Yandex, the NASDAQ-listed Russian search giant, and Uber announced today the completion of the merger of their respective ride-sharing and food delivery businesses in Russia and neighboring countries.
At closing, Uber invested $225 million and Yandex invested $100 million in cash in the combined company, the valuation of which exceeds $3.8 billion on a post money basis.
The combined business has more than $400 million in cash on hand at closing. It is now held approximately 59.3% by Yandex, 36.9% by Uber, and 3.8% by employees of the group on a fully diluted basis.

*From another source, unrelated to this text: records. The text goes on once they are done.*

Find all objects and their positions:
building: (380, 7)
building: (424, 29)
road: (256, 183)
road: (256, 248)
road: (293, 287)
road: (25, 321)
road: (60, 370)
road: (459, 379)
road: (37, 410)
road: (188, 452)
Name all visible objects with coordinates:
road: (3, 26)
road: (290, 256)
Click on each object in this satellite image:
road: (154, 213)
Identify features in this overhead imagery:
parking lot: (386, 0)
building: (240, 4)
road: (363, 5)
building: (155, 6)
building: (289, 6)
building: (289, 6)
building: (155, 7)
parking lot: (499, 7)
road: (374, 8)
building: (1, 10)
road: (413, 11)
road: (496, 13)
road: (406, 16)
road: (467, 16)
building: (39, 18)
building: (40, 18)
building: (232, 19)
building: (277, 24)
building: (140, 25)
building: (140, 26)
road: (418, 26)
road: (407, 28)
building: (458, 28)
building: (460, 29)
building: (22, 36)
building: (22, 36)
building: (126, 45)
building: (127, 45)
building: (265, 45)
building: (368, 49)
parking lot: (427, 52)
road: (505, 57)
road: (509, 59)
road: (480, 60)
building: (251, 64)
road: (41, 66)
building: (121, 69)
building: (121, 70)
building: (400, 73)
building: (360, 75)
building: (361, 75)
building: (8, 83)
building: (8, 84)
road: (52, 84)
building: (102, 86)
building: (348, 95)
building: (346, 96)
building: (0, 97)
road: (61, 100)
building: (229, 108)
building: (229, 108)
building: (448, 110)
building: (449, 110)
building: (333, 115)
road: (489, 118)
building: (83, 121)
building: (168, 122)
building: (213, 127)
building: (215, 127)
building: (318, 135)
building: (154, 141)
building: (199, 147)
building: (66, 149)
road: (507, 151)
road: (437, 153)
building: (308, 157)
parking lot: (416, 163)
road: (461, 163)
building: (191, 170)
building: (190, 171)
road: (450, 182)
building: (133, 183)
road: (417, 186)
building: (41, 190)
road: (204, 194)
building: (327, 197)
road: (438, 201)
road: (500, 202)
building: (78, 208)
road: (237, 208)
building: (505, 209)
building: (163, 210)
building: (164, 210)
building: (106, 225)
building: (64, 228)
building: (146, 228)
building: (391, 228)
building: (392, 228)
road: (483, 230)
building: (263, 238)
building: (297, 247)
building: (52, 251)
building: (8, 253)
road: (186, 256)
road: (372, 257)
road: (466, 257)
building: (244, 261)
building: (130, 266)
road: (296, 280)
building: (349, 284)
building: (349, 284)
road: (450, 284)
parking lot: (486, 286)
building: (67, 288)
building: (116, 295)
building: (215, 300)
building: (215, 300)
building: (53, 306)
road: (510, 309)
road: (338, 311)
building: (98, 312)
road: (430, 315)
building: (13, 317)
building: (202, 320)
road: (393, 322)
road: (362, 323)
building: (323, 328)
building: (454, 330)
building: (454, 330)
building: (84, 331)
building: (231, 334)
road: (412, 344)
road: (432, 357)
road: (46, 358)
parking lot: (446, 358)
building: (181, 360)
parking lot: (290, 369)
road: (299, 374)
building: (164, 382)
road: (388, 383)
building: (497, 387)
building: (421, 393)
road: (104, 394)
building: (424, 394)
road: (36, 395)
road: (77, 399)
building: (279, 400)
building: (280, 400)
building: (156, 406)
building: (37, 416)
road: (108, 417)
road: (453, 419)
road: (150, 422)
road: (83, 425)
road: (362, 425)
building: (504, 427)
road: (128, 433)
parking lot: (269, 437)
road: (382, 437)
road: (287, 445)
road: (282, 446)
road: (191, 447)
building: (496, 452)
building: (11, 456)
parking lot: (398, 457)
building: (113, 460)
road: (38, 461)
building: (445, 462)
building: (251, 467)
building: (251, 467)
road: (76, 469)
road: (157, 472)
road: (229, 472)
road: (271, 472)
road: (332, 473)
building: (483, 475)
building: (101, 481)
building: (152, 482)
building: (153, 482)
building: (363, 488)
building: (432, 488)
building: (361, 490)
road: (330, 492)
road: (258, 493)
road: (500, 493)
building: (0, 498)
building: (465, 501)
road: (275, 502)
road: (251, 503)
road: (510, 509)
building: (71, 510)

Tigran Khudaverdyan, ex-CEO of Yandex.Taxi, has become the CEO of the combined business. The members of the supervisory board includes, from Yandex’s side, John Boynton, Chairman of the Board of Yandex N.V.; Arkady Volozh, its co-founder and CEO; Greg Abovsky, its COO and CFO; and Vadim Marchuk, its Vice President, Corporate Development, as its designated members on the supervisory board of the combined company; as well, on Uber’s side, as Cameron Poetzscher, Uber’s VP of Corporate Development, Pierre-Dimitri Gore-Coty, its VP and Regional General Manager, EMEA, and Michelle DeBella, its Global Head of Internal Audit.
In a practical perspective for end users, the Yandex.Taxi and the Uber apps will operate as before. Users of both apps will enjoy “seamless global roaming” across the two platforms: for example, “an Uber user arriving in Moscow from Paris will be able to order a Yandex.Taxi straight from their Uber app,” according to Yandex.
The deal may appear as Uber’s second retreat from a major market globally, as the US giant needs to improve revenue and narrow losses. In 2016, Uber left China in exchange for a 17.5% stake in rival Didi Chuxing, after losing more than $2 billion battling its competitor.
A competitive market
The size of the Russian taxi market is subject to various estimates, from $3-4 billion (Gett), to more than $8.4 billion in 2016 (VTB Capital data cited by Yandex). Informal rides by “gypsy cabs” account for an additional volume of some $1.9 billion, believe government experts cited by Yandex.
Uber arrived in Russia in 2013, but began developing there actively only in 2015. While visiting Moscow two years later, its Vice President Ryan Graves underlined the importance of Russia in Uber’s strategy.
Yandex.Taxi was not the only competitor of the US giant on the Russian market. Gett, a global player launched in Israel in 2011, covered nearly 70 Russian cities as of late 2016.
In September 2016, the company announced a $100 million investment plan until the end of 2017 to cover new Russian cities, aiming to control 50% of the Russian market. Two months later, the company received a $100 million loan facility from Sberbank — which is a partner of Uber and even one of its shareholders via Sberbank’s venture arm SBT Venture Capital.
A new entrant in the market is MTS, one of Russia’s leading mobile operators.
Traditional taxi booking services should be mentioned too. Maxim, a leading player, operates in more than 130 Russian cities, according to media reports.